Дмитрий думал, что ему всё понятно. Служба у него суровая, жестокая, жене он, к сожалению, уделяет очень мало времени, а она переживает за него, зная, что муж постоянно рискует жизнью. Он очень любил жену, чувствовал свою вину перед ней. Но как он мог её успокоить? Сказать: «Не волнуйся, не переживай»? Это было бы как-то фальшиво и нечестно. И если Клава сама нашла психологический выход, если ей становится легче, когда она перекрестится на икону, если это её успокаивает — так это очень даже хорошо. Он вообще не задумывался о том, верит ли она в Бога, считая религию чем-то вроде психотерапии, то есть, не отрицая её пользы для некоторых людей в определённых ситуациях. А то, что образованный человек может верить в старика, который сидит на облаке и управляет людскими делами — этого он не допускал.
Себя Князев считал атеистом, хотя никогда не был воинствующим безбожником. Верующие казались ему людьми довольно жалкими и беспомощными, то есть никому не способными угрожать, а значит и обижать их, тем более — преследовать, он полагал делом низким и недостойным. Он — офицер ПГУ[4] — элита КГБ, никогда не имел отношения к «пятой линии»[5] и вообще не любил «пятёрку», полагая её оплотом непрофессионализма в недрах госбезопасности.

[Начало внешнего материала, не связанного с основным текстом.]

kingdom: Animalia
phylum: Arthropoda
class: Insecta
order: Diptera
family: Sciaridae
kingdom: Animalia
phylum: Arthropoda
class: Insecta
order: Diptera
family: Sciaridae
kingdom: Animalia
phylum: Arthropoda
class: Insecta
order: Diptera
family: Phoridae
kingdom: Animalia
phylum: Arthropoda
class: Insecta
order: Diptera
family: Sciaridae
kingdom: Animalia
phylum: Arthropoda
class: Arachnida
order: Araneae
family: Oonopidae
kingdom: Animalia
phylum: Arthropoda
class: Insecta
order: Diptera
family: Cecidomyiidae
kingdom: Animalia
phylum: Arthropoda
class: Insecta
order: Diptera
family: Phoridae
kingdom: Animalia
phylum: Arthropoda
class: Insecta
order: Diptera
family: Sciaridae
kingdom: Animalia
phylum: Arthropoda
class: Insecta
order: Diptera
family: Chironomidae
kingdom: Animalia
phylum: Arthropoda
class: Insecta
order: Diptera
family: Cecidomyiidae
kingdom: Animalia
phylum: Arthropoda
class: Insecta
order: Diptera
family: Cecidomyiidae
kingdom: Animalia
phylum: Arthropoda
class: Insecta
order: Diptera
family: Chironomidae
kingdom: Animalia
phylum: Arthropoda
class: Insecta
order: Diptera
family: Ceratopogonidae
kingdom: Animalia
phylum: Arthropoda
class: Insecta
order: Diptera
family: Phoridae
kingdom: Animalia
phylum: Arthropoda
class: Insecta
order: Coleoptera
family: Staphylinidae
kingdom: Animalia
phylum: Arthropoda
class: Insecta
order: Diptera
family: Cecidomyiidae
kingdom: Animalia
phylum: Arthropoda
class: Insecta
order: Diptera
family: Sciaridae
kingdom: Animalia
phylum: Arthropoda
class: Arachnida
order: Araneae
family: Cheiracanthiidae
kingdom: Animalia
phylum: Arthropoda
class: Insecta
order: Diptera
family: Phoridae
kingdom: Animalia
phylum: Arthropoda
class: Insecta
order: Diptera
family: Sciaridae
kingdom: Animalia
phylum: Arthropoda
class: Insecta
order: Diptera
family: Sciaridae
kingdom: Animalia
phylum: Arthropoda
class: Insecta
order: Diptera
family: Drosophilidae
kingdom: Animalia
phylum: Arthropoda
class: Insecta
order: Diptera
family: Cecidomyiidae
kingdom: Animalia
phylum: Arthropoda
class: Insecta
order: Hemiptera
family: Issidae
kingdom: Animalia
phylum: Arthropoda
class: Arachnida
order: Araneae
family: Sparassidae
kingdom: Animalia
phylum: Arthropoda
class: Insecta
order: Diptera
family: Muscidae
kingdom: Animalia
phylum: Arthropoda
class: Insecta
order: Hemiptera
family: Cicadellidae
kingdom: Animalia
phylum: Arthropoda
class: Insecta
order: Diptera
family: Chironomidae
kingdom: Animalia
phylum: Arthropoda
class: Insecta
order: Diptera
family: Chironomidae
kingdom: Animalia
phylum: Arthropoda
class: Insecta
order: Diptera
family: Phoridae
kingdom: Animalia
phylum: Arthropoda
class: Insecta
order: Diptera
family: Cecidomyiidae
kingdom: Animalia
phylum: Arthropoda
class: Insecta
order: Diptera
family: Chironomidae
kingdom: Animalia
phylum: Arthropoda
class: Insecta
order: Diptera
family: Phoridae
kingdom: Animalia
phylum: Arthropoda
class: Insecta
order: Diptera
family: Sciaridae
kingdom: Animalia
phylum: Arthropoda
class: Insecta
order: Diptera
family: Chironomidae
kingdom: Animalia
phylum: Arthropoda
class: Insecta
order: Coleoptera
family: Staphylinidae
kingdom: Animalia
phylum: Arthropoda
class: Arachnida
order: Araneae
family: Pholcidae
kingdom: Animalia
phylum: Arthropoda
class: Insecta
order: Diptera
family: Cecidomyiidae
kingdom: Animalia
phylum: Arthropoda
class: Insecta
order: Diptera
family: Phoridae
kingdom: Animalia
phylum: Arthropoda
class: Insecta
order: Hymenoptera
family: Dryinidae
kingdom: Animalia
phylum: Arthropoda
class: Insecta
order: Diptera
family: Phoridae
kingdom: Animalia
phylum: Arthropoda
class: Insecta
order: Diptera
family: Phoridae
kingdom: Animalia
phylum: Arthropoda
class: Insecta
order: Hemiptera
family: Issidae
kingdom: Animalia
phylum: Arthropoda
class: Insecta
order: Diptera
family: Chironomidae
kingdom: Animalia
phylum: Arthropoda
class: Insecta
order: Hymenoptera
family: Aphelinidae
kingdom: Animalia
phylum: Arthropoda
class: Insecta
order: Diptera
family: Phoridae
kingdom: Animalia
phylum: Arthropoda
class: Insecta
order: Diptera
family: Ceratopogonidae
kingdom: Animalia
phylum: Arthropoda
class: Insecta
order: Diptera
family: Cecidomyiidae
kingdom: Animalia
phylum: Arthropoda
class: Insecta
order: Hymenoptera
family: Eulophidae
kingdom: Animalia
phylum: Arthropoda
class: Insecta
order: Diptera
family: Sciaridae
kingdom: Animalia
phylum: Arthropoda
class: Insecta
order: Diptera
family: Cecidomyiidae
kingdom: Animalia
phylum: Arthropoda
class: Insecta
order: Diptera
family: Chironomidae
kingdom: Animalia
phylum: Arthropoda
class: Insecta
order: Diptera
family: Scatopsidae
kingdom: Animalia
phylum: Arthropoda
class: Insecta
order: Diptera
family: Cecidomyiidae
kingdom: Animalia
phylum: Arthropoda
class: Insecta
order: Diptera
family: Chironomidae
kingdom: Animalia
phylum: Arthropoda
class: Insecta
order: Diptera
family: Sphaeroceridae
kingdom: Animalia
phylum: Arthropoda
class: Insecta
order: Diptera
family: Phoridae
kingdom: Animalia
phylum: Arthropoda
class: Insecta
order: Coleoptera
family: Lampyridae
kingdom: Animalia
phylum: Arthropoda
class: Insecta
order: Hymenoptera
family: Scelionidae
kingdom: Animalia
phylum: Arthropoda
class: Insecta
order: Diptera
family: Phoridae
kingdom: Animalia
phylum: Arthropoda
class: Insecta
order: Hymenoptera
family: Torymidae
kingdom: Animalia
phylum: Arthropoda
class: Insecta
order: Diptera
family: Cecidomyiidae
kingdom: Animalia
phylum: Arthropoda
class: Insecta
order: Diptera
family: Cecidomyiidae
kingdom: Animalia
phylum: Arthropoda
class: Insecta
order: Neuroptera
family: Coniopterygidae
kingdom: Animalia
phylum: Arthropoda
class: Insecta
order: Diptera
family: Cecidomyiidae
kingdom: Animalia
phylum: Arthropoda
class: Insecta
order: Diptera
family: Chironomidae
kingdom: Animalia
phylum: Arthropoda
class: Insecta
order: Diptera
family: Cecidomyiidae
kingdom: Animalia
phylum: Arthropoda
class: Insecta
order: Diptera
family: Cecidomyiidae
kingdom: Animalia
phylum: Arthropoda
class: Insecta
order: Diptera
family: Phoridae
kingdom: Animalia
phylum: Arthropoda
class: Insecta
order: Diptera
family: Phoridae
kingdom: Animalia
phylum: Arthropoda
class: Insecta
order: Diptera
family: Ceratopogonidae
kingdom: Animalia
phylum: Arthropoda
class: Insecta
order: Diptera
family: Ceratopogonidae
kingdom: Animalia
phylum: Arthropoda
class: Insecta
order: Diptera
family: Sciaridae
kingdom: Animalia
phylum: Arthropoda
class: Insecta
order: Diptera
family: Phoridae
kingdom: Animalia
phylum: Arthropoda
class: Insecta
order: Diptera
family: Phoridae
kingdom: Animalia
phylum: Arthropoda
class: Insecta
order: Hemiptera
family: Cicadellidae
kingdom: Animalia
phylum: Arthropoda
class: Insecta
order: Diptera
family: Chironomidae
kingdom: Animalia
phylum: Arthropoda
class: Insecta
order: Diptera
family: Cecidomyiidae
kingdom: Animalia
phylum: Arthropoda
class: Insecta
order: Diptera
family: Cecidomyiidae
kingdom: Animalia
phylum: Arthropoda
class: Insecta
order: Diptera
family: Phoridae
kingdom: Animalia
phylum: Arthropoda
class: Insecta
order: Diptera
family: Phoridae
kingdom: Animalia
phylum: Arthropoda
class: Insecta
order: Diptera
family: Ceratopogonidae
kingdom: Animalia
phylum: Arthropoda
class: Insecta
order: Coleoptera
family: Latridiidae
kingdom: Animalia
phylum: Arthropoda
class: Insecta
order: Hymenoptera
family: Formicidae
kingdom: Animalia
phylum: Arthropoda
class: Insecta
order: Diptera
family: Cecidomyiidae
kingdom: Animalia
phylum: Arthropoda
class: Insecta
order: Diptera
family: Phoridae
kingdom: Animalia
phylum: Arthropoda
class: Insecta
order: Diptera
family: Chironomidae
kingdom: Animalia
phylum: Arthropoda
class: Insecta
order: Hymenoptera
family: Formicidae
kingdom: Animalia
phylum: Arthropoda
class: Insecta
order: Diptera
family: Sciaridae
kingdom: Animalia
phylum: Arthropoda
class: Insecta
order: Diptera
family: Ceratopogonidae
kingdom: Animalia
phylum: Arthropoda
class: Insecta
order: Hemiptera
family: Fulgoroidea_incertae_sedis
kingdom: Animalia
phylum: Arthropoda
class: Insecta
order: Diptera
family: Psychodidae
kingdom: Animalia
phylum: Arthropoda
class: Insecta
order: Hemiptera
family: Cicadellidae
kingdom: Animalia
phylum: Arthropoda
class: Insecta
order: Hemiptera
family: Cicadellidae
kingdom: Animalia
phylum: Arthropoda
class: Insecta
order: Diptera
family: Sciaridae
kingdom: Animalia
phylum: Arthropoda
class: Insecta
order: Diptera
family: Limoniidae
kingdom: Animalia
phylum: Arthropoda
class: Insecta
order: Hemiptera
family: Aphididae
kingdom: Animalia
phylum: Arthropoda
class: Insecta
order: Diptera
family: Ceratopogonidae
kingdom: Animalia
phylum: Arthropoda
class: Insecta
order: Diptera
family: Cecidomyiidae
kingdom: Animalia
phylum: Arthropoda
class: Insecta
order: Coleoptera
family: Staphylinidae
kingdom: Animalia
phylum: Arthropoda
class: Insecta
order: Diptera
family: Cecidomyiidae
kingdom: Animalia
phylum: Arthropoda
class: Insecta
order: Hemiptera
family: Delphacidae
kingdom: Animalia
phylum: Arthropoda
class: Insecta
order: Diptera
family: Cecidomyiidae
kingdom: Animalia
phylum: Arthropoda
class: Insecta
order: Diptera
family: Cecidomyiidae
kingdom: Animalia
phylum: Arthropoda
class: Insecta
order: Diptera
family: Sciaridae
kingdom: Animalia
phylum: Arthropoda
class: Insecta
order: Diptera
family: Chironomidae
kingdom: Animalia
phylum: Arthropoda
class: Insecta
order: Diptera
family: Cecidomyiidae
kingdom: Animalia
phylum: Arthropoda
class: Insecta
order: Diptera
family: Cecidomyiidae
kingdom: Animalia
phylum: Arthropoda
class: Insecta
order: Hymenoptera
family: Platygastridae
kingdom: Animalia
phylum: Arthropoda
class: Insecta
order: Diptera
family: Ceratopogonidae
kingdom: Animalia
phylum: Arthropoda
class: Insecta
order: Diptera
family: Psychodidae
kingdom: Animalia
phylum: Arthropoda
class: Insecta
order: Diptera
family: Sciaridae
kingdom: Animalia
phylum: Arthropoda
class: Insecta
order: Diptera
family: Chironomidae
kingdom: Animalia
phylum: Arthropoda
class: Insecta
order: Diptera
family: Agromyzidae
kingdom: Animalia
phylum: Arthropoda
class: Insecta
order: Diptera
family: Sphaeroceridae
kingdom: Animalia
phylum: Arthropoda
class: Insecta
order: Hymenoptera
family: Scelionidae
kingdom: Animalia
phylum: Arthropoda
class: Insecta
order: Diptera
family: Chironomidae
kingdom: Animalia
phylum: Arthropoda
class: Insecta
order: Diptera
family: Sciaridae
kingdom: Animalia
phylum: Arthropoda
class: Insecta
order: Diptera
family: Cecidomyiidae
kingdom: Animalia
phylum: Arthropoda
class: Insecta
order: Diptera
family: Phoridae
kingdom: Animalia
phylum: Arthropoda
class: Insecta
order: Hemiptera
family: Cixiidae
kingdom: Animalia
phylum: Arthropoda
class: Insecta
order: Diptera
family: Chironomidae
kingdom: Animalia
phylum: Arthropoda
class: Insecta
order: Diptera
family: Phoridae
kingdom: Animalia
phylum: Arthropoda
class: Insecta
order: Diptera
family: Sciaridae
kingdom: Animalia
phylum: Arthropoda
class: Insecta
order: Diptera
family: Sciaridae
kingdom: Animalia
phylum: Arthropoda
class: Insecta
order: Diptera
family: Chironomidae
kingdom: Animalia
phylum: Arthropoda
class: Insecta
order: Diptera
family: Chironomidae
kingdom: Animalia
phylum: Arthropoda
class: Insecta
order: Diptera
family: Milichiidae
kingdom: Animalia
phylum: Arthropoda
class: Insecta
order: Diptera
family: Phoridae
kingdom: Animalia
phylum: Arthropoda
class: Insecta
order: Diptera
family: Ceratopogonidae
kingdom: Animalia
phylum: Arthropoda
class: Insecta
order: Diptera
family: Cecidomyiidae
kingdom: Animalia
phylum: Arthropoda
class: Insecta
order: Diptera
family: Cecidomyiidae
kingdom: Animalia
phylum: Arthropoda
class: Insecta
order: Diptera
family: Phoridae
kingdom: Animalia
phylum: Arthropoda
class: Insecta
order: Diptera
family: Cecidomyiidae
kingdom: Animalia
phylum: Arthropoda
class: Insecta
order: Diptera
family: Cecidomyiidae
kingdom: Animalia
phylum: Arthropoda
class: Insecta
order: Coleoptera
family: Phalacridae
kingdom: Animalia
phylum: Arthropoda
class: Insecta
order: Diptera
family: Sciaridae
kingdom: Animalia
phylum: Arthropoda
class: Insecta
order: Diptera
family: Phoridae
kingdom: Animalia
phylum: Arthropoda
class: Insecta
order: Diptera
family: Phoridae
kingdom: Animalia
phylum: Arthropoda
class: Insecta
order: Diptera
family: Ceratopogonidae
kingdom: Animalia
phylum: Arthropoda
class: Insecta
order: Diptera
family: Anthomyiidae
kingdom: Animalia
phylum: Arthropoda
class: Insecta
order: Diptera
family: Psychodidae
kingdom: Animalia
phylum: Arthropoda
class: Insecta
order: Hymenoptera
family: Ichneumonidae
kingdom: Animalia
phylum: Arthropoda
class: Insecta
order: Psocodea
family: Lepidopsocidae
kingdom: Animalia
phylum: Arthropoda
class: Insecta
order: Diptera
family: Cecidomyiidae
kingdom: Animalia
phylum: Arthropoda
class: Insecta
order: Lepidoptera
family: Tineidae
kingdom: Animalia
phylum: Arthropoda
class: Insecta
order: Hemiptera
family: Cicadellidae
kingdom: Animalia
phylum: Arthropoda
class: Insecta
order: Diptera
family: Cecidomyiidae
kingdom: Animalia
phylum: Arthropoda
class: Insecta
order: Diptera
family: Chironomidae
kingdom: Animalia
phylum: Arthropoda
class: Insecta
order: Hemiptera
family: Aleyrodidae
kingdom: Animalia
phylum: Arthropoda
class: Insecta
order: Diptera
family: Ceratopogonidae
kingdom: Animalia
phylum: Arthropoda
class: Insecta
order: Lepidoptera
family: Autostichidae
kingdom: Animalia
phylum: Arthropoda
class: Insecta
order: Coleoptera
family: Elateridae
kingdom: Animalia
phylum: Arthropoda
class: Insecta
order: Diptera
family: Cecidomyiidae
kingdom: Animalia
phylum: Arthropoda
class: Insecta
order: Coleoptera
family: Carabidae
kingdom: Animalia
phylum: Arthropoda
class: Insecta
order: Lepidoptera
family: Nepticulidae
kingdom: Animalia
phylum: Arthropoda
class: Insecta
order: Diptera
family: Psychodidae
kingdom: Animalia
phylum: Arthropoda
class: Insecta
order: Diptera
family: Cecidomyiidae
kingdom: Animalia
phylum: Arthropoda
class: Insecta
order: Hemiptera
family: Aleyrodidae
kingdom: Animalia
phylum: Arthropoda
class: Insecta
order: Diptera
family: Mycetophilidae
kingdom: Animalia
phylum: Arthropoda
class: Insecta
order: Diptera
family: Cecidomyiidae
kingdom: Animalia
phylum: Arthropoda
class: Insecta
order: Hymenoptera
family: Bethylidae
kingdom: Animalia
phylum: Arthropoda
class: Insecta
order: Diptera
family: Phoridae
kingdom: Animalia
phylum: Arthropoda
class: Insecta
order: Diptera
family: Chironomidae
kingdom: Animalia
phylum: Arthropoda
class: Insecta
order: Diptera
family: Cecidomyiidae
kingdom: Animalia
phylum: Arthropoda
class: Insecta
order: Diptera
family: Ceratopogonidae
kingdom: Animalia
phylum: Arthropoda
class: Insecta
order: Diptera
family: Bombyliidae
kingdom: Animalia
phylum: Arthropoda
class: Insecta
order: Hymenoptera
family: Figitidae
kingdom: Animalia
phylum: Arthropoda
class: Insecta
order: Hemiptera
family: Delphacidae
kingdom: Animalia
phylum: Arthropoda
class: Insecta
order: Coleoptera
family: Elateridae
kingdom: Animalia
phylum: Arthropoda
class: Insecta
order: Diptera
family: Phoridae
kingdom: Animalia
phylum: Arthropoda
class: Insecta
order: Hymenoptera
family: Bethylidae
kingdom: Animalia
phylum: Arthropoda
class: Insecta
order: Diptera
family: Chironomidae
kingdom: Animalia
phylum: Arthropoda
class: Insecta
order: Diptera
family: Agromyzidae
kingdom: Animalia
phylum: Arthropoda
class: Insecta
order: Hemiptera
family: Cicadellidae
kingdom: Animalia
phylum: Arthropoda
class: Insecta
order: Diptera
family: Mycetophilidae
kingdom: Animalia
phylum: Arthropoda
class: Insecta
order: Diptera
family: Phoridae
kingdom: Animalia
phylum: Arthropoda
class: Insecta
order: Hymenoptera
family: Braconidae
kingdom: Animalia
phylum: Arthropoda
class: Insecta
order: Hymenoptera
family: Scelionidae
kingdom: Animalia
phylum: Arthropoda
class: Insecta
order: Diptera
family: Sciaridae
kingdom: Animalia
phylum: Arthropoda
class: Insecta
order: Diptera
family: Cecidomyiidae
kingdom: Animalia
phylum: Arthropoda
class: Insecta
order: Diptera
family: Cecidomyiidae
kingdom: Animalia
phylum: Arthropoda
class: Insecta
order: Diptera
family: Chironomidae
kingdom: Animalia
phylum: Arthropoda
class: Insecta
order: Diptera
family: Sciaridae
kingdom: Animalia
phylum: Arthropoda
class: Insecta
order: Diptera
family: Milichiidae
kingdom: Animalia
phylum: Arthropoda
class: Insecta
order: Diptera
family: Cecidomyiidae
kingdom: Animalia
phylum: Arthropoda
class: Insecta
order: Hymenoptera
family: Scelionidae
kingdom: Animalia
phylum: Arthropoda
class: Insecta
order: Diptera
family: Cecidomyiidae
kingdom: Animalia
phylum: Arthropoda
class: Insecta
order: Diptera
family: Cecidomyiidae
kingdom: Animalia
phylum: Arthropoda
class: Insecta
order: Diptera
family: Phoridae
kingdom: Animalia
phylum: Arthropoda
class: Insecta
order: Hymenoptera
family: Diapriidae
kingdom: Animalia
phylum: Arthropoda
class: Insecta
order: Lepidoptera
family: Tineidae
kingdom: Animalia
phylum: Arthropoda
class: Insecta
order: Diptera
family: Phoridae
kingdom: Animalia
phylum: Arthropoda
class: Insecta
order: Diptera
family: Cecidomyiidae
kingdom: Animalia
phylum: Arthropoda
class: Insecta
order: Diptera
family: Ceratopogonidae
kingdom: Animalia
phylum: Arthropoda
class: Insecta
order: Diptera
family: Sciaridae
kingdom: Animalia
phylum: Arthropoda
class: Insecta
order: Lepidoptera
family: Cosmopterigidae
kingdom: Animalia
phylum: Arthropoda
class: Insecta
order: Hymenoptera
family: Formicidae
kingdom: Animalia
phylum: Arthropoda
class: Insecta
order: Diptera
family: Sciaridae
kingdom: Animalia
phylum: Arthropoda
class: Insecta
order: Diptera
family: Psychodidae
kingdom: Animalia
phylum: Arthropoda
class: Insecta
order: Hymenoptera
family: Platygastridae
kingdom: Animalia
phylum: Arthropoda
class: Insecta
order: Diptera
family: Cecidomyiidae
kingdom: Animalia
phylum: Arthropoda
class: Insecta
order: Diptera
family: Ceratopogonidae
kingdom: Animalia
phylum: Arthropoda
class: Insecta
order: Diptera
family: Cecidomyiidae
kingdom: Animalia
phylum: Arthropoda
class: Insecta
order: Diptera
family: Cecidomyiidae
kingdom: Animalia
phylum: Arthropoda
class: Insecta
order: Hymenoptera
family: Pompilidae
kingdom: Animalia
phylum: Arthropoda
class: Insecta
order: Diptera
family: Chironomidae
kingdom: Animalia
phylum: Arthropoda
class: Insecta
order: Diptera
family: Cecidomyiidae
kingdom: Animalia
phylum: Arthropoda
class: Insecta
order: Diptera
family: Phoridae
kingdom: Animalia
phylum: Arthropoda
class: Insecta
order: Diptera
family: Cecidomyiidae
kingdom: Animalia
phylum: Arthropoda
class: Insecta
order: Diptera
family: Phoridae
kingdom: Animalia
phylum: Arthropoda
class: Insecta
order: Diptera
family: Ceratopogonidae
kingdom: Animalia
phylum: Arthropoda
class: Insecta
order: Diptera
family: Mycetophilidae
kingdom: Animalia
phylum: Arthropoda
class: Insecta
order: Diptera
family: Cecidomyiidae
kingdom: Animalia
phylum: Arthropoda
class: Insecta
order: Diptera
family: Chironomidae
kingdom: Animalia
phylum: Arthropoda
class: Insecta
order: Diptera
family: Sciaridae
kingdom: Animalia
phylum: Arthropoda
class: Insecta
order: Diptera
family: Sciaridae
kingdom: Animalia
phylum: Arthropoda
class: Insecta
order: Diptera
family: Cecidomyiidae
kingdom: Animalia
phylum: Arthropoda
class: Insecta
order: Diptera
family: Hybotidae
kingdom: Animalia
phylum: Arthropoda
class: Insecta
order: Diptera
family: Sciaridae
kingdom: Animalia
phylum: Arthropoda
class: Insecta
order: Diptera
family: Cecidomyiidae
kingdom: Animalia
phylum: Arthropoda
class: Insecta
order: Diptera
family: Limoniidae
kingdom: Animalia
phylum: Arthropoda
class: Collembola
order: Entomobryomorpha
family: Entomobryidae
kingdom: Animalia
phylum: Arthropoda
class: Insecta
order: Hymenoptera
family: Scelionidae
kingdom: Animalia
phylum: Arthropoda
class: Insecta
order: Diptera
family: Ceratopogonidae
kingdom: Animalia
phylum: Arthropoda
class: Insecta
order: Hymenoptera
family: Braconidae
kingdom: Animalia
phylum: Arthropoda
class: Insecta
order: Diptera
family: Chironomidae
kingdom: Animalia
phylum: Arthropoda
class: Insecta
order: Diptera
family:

И вдруг оказывается — его жена верит в Бога. Это было очень странно. Впрочем, тут не было ничего страшного, пугающего. В конце концов у них — свобода вероисповедания, гарантированная каждому гражданину. Советская Конституция — не пустой звук. Конечно, жене офицера КГБ не пристало. Но ведь у Клавы достаточно такта, чтобы не афишировать свою веру. Значит, это её личное дело. Клава — добрая, ласковая, отзывчивая. Она не может прилепиться душой ни к чему плохому. Неприятно только — верующие, они все какие-то убогие, как будто недоделанные. Но ведь она — не такая. Клава — самая смелая женщина на свете. В Афган к нему приехала. Сколько раз вместе под пулями были. Жёны декабристов по сравнению с ней ничего особенного для своих мужей не сделали. В Сибири они не знали, что такое ракетные обстрелы. «Господи, как я люблю её!» — подумал Князев. Он и не заметил, что обратился к Богу.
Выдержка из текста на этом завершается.